Rokita and Nieshalla requested the following information in their letter:
- IU’s plan to restore state funds, if any, to the university that may have been used to fund the Kinsey Institute since July 1, 2023.
- IU’s plan to move the Kinsey Institute from Lindley Hall.
- IU’s plan to end fees and tuition from supporting the Kinsey Institute.
- Details about training program participant fees used to fund the Kinsey Institute.
"IU is currently in compliance with state law and will continue to report necessary financial information to the state,” Mark Bode, IU executive director of media relations, wrote in an email to the Indiana Daily Student in December. “We remain committed to both supporting the Kinsey Institute and following state statute."
The Indiana Attorney General Office did not respond to a request for comment. Representatives from Kinsey also did not respond to interview requests.
Last year, IU considered splitting the Kinsey Institute into a separate 501(c)(3) nonprofit organization, but its archives would remain under the university’s ownership.
The proposal received backlash from Kinsey faculty, students and members of the IU community. They raised concerns about the separation of the institute’s collections, loss of protection from the university, research, fundraising and branding.
One supporter’s change.org petition collected more than 10,000 signatures, and the IU Board of Trustees tabled the discussion at its meeting Nov. 9-10, 2023.
IU then formed the Kinsey Institute Special Working Group, made of Kinsey faculty and IU administrators, which hosted three public listening sessions in January.

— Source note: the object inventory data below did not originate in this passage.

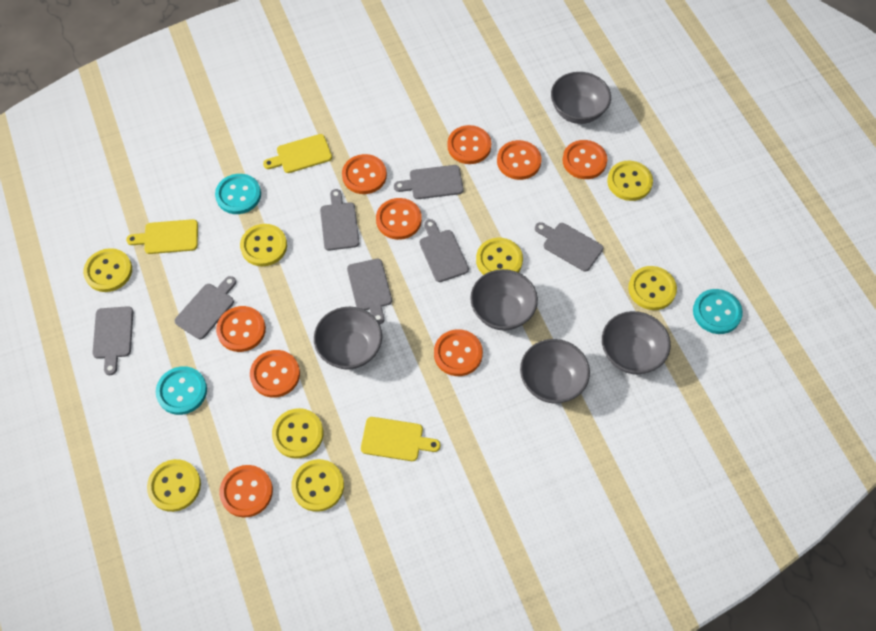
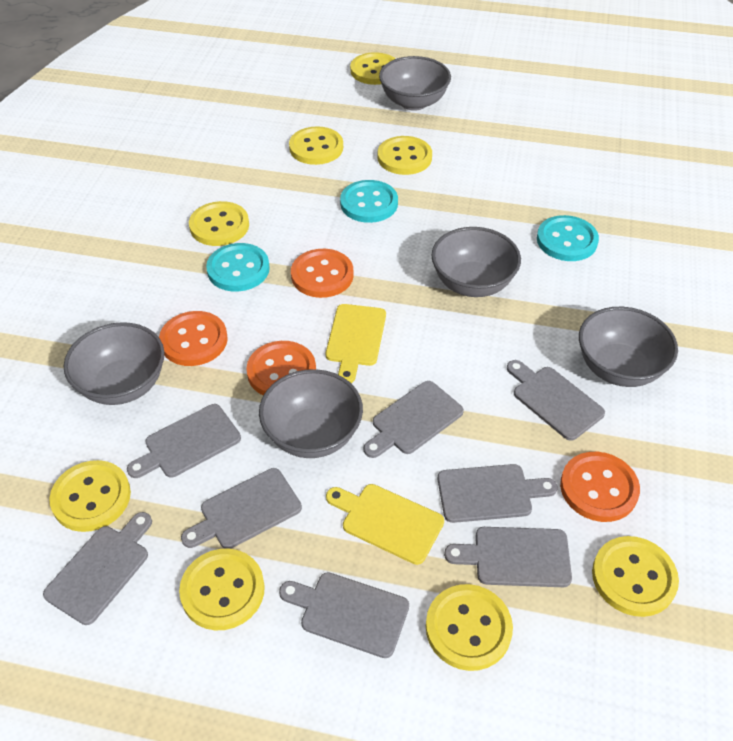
grey cutting board: [92,306,133,375] [175,276,236,339] [320,189,359,251] [347,259,392,324] [394,165,464,199] [419,219,469,282] [535,222,603,271] = 7 -> [43,512,152,625] [127,404,241,478] [181,468,302,549] [279,572,409,658] [364,381,464,458] [437,464,558,523] [444,527,572,587] [507,360,605,441] = 8
orange button: [216,306,266,352] [219,465,273,518] [250,350,300,398] [342,154,387,194] [376,198,422,240] [434,329,483,376] [447,125,491,164] [497,140,541,180] [562,140,607,179] = 9 -> [159,311,228,366] [246,341,316,396] [291,249,354,298] [560,452,640,522] = 4
yellow cutting board: [126,219,198,254] [263,134,332,173] [361,417,440,461] = 3 -> [326,304,386,383] [326,484,444,565] = 2

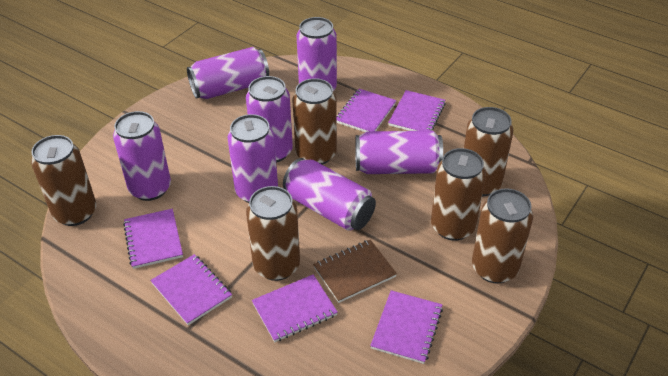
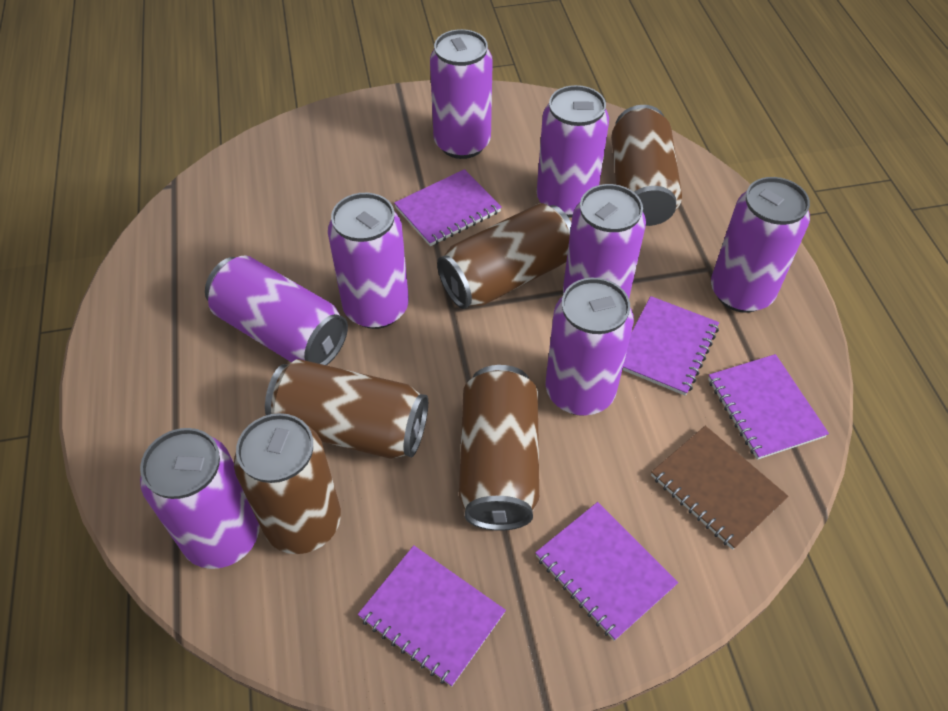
brown can: [31,135,96,226] [246,186,300,281] [292,78,337,165] [431,148,486,241] [464,107,513,196] [472,188,533,284] = 6 -> [234,413,341,554] [265,359,428,459] [437,203,571,309] [459,365,539,531] [611,105,682,226] = 5
purple can: [113,111,171,201] [187,47,269,99] [227,114,278,203] [246,76,293,163] [283,158,376,231] [296,17,337,91] [355,131,443,174] = 7 -> [140,428,260,569] [205,255,348,365] [328,193,409,329] [430,29,493,159] [537,85,609,218] [546,278,634,416] [563,184,646,298] [711,177,810,313] = 8
purple notebook: [123,209,183,269] [150,254,232,325] [252,274,338,342] [337,89,396,132] [370,290,443,364] [388,90,446,131] = 6 -> [358,545,506,687] [394,169,502,246] [535,502,678,641] [622,296,719,396] [708,354,829,460] = 5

The working group decided in February the institute could remain part of the university without violating state law. IU’s audit firm, Plante Moran, approved the report, which recommended creating a separate balance sheet and income statement for the institute and using non-state funding sources to cover expenses not supported by external funds.
The IU Board of Trustees unanimously voted March 1 to forgo the establishment of a nonprofit entity for the institute. The board decided to develop and submit a plan to the Indiana State Board of Accounts to ensure no state funds supported the institute.